The theory and technologies developed for handling imagery will find use in implementation of this new approach. After all, image pixels are a form of a grid. Graphic formats offer more efficient storage and compression capabilities than traditional spatial databases and emergence of graphical processing capabilities (GPU) offer a great hope for very fast analytical capabilities – a new and exciting era in spatial data management, processing and delivery!


Jorge said...


I propose the following equation to answer question, grid or vectorial format?

If interest [x,y] > interest [z] then preferred format = vectorial format
If interest [z] > interest [x,y] then preferred format = grid format

The problem is when interest [x,y] =interest [z] then ....!
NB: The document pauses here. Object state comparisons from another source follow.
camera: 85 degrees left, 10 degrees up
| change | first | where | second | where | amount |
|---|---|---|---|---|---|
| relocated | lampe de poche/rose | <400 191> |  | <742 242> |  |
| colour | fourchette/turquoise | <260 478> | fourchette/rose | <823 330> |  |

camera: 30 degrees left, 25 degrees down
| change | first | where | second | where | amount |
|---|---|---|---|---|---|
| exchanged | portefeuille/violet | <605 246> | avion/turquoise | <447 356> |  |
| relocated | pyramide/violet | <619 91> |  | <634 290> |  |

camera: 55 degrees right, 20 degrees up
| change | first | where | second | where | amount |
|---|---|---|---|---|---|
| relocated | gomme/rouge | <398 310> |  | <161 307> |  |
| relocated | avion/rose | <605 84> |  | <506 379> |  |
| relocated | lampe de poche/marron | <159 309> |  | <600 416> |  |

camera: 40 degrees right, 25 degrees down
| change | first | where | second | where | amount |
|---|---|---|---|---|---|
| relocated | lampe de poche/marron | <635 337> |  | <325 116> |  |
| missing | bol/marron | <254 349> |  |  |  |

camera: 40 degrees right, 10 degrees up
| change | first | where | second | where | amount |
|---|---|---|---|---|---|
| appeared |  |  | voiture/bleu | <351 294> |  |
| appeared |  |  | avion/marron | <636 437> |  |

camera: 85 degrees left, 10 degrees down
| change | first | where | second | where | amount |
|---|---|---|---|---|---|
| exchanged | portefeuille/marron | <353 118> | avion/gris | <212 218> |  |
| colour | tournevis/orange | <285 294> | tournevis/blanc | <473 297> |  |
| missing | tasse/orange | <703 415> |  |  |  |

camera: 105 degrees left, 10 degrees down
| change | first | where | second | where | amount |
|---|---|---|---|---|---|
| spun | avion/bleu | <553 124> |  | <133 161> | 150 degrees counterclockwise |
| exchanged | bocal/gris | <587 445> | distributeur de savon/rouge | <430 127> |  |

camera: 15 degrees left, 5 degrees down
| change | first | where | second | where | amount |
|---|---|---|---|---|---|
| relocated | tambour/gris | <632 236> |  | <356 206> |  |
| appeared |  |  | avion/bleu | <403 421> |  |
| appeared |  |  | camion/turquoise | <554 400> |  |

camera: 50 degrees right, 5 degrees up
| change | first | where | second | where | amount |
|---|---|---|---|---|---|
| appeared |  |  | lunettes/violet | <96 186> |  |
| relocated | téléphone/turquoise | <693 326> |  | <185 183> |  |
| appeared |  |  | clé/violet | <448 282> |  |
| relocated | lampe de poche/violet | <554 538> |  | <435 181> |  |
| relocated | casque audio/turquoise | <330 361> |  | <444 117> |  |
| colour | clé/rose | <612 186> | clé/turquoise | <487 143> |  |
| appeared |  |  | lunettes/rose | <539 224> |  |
Note [x,y] are planimetric values of spatial data and [z] thematic values of spatial data

Arek said...

Hi Jorge,

The equations suggested seem logical however, if one looks from totally objective perspective, [z] gives many more options. What I mean is that it is theoretically possible to extract planimetric values from gridded data as well, although the algorithms may be more complex. So, potentially one data format can fit all requirements.

It appears that gridded format may have much wider application than we can currently anticipate. The new paradigm is that this is no longer vector vs raster argument but rather vector + raster vs grid. Again, in theory, grid can replace the other two formats.

I am not trying to suggest that "grid is better than the rest" but I am curious to explore the limits of this approach.